01.11.2002 Dzisiejsze cumowanie nowego Soyuza przebiegło bez zakłóceń. O 6:00 statek przybił do portu Pirs. Stary Soyuz obecnie przytwierdzony jest do portu na Zarii. Dokowanie zostało sfilmowane z kamer na rosyjskim statku jak również z kamer na stacji. Na razie jednak na stronach ESA są jedynie słabej jakoci zdjęcia z Soyuza.
08.11.2002 Przez ostatni tydzień obie załogi na stacji miały kilka dni wolnych i kilka ciężkiej pracy. Były konferencje prasowe, Frank DeWinne pracował w laboratorium Destiny w komorze mikro grawitacji nad wzrostem protein, Siergiej Zalotin i Jurij Łonczakow zamienili skafandry w pojazdach Soyuz a ekspedycja nr. 5 powoli szykowała się do powrotu na Ziemię. Przygotowano również śluzę Quest do trzech spacerów w otwartym kosmosie przewidzianych na kolejną misje promu STS-113. Załoga Soyuz Taxi 5 kończy swój pobyt na MSK. O 21:40 w sobotę odcumują starego Soyuza TM-34 od Zarii i pozostawią na stacji nowego TMA-1.

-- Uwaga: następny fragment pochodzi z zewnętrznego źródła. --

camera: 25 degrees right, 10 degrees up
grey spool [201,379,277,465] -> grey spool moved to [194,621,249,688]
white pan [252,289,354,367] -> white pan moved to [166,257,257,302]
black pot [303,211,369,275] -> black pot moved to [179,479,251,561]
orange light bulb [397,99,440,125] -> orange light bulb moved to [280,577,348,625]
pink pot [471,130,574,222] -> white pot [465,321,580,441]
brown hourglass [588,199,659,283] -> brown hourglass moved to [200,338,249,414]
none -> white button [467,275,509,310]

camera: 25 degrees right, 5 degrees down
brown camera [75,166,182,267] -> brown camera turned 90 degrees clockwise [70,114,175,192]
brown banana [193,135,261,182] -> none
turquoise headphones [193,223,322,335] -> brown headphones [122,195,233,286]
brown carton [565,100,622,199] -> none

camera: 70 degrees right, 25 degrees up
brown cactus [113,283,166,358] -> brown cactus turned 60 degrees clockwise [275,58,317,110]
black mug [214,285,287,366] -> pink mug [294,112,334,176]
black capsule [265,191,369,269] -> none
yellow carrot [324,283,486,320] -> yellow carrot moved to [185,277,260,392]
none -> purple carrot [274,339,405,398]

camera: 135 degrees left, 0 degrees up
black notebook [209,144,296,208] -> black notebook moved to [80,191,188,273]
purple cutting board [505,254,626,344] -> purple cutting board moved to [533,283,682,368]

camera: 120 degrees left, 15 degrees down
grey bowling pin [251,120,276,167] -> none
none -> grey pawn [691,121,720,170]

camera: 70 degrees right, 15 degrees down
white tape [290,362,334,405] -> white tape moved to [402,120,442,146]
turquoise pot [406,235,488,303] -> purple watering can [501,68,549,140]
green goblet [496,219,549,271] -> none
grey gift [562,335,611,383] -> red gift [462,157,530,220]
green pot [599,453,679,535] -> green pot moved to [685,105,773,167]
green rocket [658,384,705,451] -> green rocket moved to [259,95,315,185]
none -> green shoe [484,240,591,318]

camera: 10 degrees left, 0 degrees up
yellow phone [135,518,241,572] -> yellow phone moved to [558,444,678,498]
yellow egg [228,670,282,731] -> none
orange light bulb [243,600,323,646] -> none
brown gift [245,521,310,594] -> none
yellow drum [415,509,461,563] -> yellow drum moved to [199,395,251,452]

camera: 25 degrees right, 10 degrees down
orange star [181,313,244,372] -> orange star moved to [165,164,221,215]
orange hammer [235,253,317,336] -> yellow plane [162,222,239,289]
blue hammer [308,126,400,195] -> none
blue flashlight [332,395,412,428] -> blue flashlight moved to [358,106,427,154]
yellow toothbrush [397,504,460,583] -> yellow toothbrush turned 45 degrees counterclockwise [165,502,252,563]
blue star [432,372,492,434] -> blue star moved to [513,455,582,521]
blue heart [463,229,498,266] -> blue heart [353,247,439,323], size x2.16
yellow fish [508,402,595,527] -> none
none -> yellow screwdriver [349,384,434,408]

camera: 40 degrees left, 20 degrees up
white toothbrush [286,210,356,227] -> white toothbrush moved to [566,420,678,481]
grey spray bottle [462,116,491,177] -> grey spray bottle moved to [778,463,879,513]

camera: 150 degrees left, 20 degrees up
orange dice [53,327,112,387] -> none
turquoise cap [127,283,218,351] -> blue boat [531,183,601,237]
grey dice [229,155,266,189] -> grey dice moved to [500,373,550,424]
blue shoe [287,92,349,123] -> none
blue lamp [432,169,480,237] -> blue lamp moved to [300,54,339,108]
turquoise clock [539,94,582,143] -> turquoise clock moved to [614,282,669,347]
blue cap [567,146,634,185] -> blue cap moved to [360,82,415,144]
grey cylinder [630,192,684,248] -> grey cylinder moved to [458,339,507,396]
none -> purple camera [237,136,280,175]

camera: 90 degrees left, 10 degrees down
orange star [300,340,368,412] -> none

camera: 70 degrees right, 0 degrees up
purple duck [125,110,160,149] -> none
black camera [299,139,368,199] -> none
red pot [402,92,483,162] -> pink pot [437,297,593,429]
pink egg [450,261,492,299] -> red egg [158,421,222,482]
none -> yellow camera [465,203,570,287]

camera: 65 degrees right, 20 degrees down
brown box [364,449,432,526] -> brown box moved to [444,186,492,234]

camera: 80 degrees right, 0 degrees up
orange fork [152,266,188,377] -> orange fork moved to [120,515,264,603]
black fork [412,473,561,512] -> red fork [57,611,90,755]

10.11.2002 Wczoraj o 21:44 Siergiej Zalotin, Jurij Łonczakow i Frank DeWinne zakończyli swój pobyt na MSK i odcumowali Soyuza TM-34 od portu na Zarii. Operację można było ogladać na NASA TV, ładnie widać było oddalającą się stację. Zejcie z orbity nastąpiło kilka godzin później i o 1:04 już w niedzielę kapsuła szczęśliwie wylądowała na stepach Kazachstanu, niedaleko miejscowoci Arkalyk. Zakończyła się zatem misja Odysseia. Do startu natomiast szykuje się już prom Endeavour.